**Written problem 1:**
Answer these from the page about the "War on Plastic":
(a) In what part of Wales is the writer's home town?
(b) How many local growers now supply the Sugar & Spice bistro?
(c) Up to what amount does Powys County Council pay parents under its real nappy scheme?
**Written problem 2:** Print the passage of the page about the "War on Plastic" that begins with the words containing "Here’s what I discovered" and ends with "we have already.".

How YOU can win the ‘War on Plastic’

Monstrous: Human beings have created mountains of plastic waste with an increasingly throwaway society in which it is easier to enjoy products wrapped in single-use plastic than it is to respect the environment. That needs to change – and people are getting to grips with that necessity.

“I didn’t know THAT was going on!” or “I never knew you could do that HERE.”

It seems those are the two phrases that are holding back efforts to win the so-called “War on Plastic” – people don’t know what alternatives to our wrap-it-in-plastic, use-it-once-then-throw-it-away society are available.

It turns out there may be more than you think.

I’m starting this page after attending an evening meeting in my home town, here in Mid Wales. Initially, the plan is to list the initiatives that are happening here and request that readers get in touch with details of what’s happening elsewhere – not just in the UK but around the world.

I don’t have any grand desire to run the definitive catalogue on this subject, but I would like to do my bit to help – and I hope this will encourage you to do the same.

Here’s what I discovered at the meeting:

It’s really hard work finding alternatives to using plastic! But it is possible.

And if you’re familiar with the phrase, “Reduce, Re-Use, Recycle” it seems everybody is now so good at recycling that facilities can’t cope – so the focus must shift to reducing the creation of plastic and re-using the plastic we have already.

So, here’s what is going on in my home town to reduce, re-use and recycle not just plastic but other materials too:

Reduce:

A local shop, Van’s Good Food, will refill empty plastic containers with a vast number of foodstuffs – so large that I was not able to take note of the list. It is also possible to buy food that would normally be wrapped in plastic there, unwrapped.

Sugar & Spice, a cafe and bistro in Llandrindod Wells, supplies boxes of locally-produced food and vegetables, delivered to the buyer’s door, via sister firm La Vida Verde. This enterprise now has more than 20 local growers supplying the bistro and is committed to encouraging local growers, paying a good price for produce, and supplying local food to local communities at an affordable price. This is also handy for supplying vegetables that you can’t buy individually at a supermarket but only in multiples, in a plastic bag.

Also at Sugar & Spice, customers can bring their own containers for a lunchtime takeaway.

Another local initiative is Mama’s Moon Pads: These are cloth menstrual pads, to reduce the strain on the environment caused by throwaway items. Details are available here.

Powys County Council runs a real nappy scheme. This means the council is actually giving money away – up to £100 – to parents who use the cash to buy re-usable nappies; they buy the products, keep the receipt, and take it to the council for a refund of the money.

**Saved entries:**
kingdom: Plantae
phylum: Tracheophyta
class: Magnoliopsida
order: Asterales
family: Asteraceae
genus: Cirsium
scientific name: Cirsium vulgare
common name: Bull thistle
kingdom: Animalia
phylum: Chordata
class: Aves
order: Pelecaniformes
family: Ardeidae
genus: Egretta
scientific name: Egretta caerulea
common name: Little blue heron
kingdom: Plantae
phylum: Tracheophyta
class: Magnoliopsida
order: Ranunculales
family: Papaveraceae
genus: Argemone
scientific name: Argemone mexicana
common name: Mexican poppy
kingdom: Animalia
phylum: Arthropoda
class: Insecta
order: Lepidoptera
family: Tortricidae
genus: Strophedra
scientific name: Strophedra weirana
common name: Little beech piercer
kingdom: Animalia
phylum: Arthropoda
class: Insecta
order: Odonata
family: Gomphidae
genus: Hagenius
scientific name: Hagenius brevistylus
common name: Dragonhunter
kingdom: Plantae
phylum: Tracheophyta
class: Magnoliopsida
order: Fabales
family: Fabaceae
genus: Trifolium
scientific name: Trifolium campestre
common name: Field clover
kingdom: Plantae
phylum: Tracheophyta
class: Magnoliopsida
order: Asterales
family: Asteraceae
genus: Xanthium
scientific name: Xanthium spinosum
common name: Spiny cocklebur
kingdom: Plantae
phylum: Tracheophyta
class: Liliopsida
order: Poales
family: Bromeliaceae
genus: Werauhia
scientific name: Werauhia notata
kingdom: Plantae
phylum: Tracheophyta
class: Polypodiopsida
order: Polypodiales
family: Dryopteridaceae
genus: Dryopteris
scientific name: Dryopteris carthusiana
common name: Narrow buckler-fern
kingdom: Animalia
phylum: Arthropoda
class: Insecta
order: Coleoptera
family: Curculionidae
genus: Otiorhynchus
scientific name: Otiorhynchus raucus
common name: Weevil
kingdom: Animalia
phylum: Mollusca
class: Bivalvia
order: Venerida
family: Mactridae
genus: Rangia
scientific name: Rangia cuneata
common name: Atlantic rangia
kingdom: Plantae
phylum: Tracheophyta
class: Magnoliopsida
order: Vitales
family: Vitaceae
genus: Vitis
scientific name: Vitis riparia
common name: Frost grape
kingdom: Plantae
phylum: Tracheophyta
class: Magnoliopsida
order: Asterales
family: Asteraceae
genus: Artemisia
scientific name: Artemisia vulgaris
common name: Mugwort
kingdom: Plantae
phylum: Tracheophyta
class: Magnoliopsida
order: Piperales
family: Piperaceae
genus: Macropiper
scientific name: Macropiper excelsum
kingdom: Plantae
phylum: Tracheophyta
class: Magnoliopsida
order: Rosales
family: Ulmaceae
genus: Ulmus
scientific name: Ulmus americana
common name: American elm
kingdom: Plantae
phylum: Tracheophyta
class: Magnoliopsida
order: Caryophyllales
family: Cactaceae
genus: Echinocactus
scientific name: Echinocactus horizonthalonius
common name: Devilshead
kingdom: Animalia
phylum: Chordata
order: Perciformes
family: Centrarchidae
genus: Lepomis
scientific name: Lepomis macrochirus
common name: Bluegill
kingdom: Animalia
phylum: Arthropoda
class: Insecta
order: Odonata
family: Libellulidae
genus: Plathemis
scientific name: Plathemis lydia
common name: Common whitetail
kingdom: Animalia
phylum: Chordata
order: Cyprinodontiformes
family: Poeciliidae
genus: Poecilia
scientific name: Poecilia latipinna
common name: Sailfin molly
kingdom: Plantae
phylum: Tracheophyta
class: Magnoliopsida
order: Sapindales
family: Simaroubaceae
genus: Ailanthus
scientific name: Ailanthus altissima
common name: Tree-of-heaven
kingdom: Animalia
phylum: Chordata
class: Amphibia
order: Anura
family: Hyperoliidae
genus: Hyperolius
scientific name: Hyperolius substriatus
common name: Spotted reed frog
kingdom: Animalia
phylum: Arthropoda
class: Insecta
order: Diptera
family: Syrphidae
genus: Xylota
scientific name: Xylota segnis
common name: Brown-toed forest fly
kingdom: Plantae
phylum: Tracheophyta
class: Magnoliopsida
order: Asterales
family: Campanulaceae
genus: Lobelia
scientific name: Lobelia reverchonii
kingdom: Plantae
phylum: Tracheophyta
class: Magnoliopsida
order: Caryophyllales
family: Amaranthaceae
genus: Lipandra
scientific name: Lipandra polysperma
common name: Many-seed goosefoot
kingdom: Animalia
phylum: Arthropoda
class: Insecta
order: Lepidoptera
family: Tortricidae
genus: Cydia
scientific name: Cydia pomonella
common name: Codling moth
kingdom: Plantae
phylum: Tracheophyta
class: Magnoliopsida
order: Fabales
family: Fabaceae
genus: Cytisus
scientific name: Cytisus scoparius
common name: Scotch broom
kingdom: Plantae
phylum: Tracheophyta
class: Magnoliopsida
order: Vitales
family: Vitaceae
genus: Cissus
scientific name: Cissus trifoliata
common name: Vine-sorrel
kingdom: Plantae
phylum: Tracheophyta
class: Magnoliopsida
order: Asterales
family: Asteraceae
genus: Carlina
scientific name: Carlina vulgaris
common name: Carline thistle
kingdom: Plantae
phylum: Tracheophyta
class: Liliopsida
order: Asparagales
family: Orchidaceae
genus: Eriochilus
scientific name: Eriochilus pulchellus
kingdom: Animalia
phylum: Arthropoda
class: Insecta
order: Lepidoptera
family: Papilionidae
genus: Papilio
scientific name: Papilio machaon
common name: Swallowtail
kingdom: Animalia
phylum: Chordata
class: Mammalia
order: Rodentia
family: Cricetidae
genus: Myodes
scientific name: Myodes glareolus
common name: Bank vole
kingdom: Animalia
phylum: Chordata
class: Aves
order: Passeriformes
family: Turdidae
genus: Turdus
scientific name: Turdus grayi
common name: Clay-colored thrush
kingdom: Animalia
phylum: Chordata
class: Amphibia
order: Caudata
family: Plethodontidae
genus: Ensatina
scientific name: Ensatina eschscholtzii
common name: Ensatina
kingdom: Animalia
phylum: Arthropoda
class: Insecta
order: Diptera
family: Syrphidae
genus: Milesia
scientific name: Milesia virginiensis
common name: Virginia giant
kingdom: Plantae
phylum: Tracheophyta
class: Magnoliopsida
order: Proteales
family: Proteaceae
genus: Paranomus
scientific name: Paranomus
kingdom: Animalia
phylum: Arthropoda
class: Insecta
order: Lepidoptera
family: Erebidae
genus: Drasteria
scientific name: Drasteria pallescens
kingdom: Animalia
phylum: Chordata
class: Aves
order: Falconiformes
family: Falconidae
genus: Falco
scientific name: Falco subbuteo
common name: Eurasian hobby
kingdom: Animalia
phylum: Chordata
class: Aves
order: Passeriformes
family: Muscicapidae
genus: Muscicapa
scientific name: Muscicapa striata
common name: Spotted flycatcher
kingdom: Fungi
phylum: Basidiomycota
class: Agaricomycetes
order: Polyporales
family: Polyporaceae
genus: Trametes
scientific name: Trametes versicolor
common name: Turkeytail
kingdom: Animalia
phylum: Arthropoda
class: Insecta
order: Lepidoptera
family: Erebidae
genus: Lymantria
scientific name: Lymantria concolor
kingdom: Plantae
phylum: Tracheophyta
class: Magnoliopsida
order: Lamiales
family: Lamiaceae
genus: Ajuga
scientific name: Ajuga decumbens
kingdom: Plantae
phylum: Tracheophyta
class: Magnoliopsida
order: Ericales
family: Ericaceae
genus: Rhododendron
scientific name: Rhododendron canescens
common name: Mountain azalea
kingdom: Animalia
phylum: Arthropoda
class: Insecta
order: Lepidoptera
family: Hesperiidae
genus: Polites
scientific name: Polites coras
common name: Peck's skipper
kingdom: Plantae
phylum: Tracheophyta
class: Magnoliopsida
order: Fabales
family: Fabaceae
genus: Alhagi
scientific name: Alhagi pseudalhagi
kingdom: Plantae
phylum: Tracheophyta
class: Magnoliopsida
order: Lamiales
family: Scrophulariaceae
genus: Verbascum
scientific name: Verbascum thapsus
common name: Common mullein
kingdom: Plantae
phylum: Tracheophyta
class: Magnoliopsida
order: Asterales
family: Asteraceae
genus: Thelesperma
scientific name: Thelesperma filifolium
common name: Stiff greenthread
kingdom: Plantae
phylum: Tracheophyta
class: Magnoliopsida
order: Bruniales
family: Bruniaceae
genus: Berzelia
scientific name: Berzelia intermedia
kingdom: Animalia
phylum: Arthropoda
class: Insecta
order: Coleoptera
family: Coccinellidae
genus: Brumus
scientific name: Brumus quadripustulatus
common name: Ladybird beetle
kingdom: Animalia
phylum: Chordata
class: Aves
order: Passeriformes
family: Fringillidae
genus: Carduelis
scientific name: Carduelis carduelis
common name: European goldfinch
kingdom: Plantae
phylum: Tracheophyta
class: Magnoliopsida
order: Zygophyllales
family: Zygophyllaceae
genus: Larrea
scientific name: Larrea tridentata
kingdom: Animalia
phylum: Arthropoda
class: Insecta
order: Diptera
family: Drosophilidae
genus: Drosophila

**Exercise response 1:**
(a) Mid Wales
(b) More than 20
(c) Up to £100

**Exercise response 2:**
Here’s what I discovered at the meeting:

It’s really hard work finding alternatives to using plastic! But it is possible.

And if you’re familiar with the phrase, “Reduce, Re-Use, Recycle” it seems everybody is now so good at recycling that facilities can’t cope – so the focus must shift to reducing the creation of plastic and re-using the plastic we have already.